Overall, the Legislature slashed public education funding to 16.5 percent below the 2008 level, triggering significant program reductions in schools across the state. Class sizes have increased, teachers and staff members have been laid off, and essential services for at-risk students were eliminated, even as the state implemented higher academic standards for college and career readiness.
Parents filed a lawsuit in the Kansas courts to challenge the cuts. In Gannon v. State of Kansas, a three-judge trial court ruled in January 2013 for the parents, finding that the cuts reduced per-pupil expenditures far below a level “suitable” to educate all children under Kansas’ standards. To remedy the funding shortfall, the judges ordered that per-pupil expenditures be increased to $4,492 from $3,838, the level previously established as suitable.
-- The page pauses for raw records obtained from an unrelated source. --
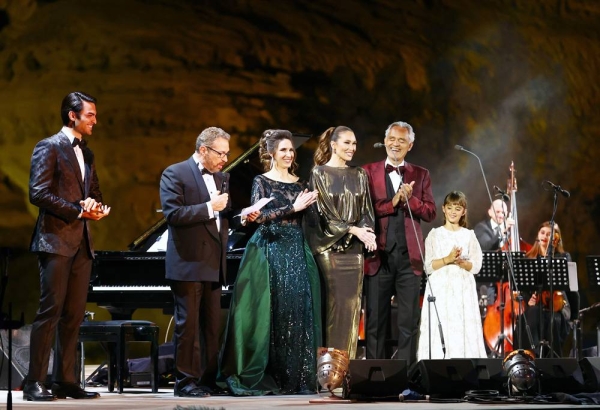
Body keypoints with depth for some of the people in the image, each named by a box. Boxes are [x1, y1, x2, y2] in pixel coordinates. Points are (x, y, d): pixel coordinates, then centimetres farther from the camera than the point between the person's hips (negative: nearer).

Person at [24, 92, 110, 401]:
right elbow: (38, 193, -13)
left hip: (81, 242, 8)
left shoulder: (86, 154, 20)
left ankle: (65, 381, 9)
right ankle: (34, 383, -7)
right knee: (50, 311, -10)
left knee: (74, 315, 5)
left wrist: (96, 207, 0)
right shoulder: (48, 147, -4)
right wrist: (78, 211, -14)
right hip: (56, 239, -7)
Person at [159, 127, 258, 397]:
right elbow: (172, 214, -16)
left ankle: (208, 379, 15)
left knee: (212, 325, 9)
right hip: (188, 263, -7)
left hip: (214, 264, 7)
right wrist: (210, 207, -17)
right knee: (188, 324, -3)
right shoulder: (175, 174, -6)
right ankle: (185, 382, 3)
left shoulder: (221, 178, 16)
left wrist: (243, 217, -2)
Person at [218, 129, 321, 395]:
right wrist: (293, 207, -17)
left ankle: (297, 376, 4)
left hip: (297, 250, 5)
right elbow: (260, 216, -12)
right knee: (272, 312, -6)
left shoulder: (300, 183, 14)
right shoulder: (262, 182, 1)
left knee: (298, 311, 0)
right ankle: (270, 376, 0)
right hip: (270, 250, -4)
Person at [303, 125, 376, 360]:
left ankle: (348, 361, 7)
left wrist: (367, 233, -10)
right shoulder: (319, 173, -2)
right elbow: (322, 211, -7)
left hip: (355, 248, 4)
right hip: (330, 247, -4)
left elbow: (366, 209, 11)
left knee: (352, 303, 2)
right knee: (334, 303, -6)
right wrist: (353, 230, -14)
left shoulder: (359, 175, 12)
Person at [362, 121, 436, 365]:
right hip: (379, 255, -1)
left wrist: (409, 199, -11)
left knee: (409, 321, 2)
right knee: (375, 319, 2)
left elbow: (430, 213, 4)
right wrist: (393, 203, -13)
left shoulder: (420, 175, 12)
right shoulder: (369, 172, 6)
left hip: (409, 256, 2)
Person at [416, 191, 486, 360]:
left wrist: (461, 262, -14)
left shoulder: (469, 235, 9)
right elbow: (428, 266, -1)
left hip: (463, 290, 1)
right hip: (440, 289, -1)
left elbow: (476, 266, 4)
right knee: (438, 332, -8)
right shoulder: (435, 235, 6)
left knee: (463, 330, -4)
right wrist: (447, 259, -15)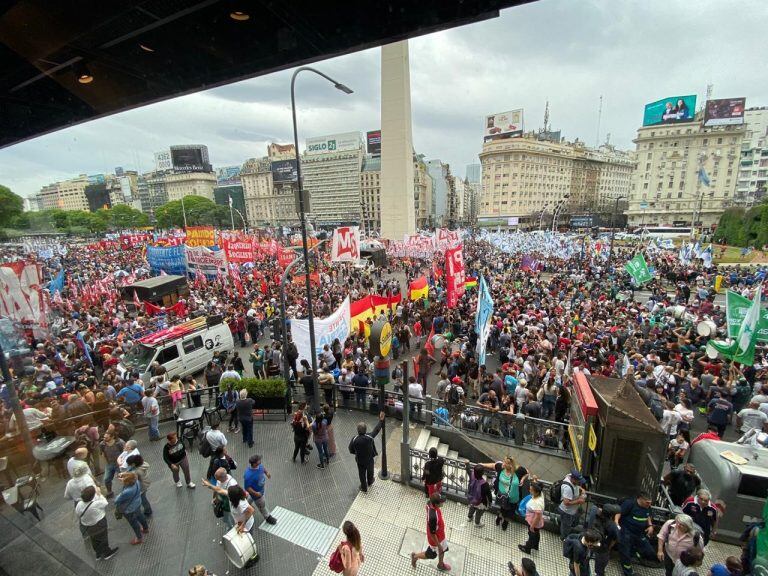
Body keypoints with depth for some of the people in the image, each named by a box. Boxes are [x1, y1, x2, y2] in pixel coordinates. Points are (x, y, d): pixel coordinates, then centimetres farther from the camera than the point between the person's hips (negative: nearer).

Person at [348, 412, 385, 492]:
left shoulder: (354, 440, -30)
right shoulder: (369, 437, -28)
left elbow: (351, 450, -15)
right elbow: (376, 430, -14)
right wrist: (381, 420, -3)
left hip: (360, 460, -1)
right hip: (370, 459, 1)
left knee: (362, 474, 23)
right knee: (370, 471, 29)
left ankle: (364, 488, 42)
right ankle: (370, 482, 55)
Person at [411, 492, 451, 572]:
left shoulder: (430, 504, -23)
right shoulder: (433, 517, -46)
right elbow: (432, 534, -31)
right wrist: (438, 545, -14)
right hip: (435, 539, -7)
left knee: (443, 550, 30)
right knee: (431, 555, 22)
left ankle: (441, 565, 58)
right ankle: (415, 556, 44)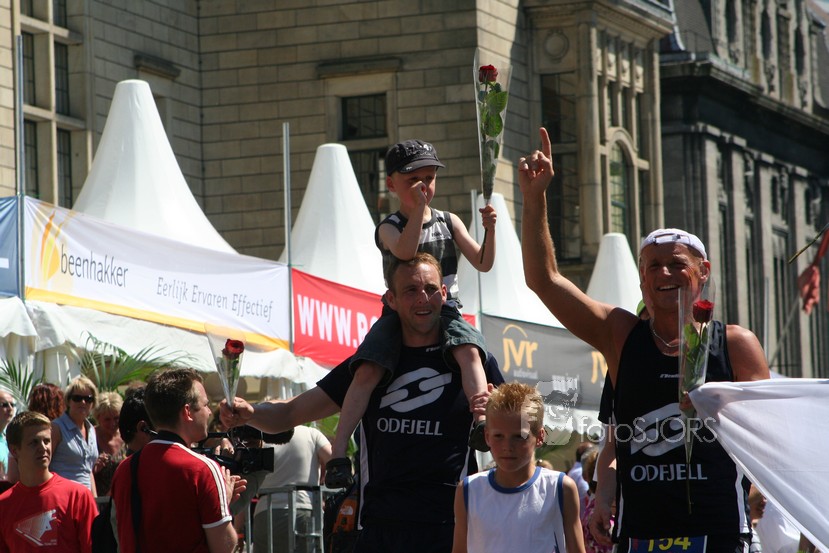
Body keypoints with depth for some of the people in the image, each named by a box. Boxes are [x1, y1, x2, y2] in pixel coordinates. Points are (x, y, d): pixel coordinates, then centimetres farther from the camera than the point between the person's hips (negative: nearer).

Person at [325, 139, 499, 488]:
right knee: (367, 371, -22)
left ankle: (481, 423, -41)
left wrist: (490, 231, -12)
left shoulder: (449, 222, 11)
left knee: (469, 352, -31)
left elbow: (483, 263, 6)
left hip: (444, 312, 2)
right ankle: (338, 453, -22)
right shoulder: (388, 228, 0)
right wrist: (419, 206, -26)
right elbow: (405, 251, -23)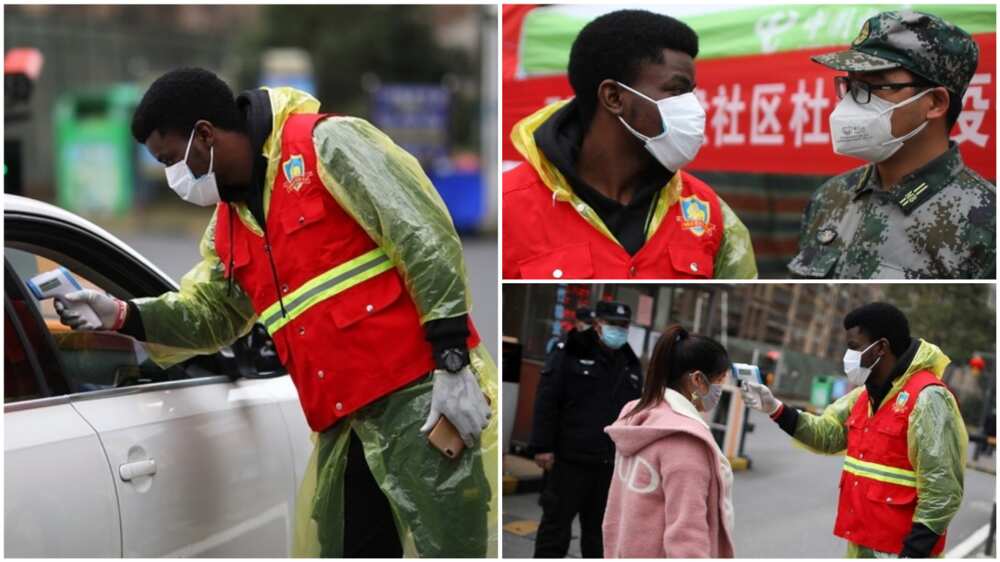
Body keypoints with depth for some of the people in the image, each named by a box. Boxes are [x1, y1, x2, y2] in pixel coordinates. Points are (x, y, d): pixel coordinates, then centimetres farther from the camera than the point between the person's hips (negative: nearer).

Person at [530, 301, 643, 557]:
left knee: (599, 528, 11)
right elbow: (546, 402, -8)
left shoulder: (631, 365, 14)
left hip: (610, 465, 5)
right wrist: (543, 447, -13)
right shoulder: (569, 353, -4)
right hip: (570, 459, -5)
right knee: (557, 522, 0)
Rather than comply, Governor Brownback appealed to the Kansas Supreme Court. A decision is expected this month. A victory for the parents would be heartening, but if it comes, would Governor Brownback and legislative leaders uphold the right to education guaranteed to Kansas school children? The signals thus far are not promising. If the Kansas Supreme Court orders restoration of the funding, legislators are threatening to amend the state’s Constitution by removing the requirement for “suitable” school funding and to strip Kansas courts of jurisdiction to hear school finance cases altogether. And if the amendment fails, they have vowed to defy any court order for increased funding or, at the very least, take the money from higher education.
So what's your opinion. Most state constitutions make it clear that the state has the responsibility to provide for public education for all. As in most things though the devil is in the details. On the one hand the state can't dodge that responsibility. On the other hand, times are tough all over. If the elected politicians of Kansas decide that their state is best served by a 16.5% funding cut to education, isn't that their business? Or is it ultimately the Court's job to determine what the mix of expenditures should be? Public school outcomes are never just about money in the system but on the other hand are there public schools that have provided better results with much less money? I can't think of too many where I grew up.  You can't cut a school system off at the knees and demand higher performance can you? Or can you? Who should prevail in this battle?

What's your call?

Are legislators and/or executives ever justified in threatening to ignore court rulings they dislike?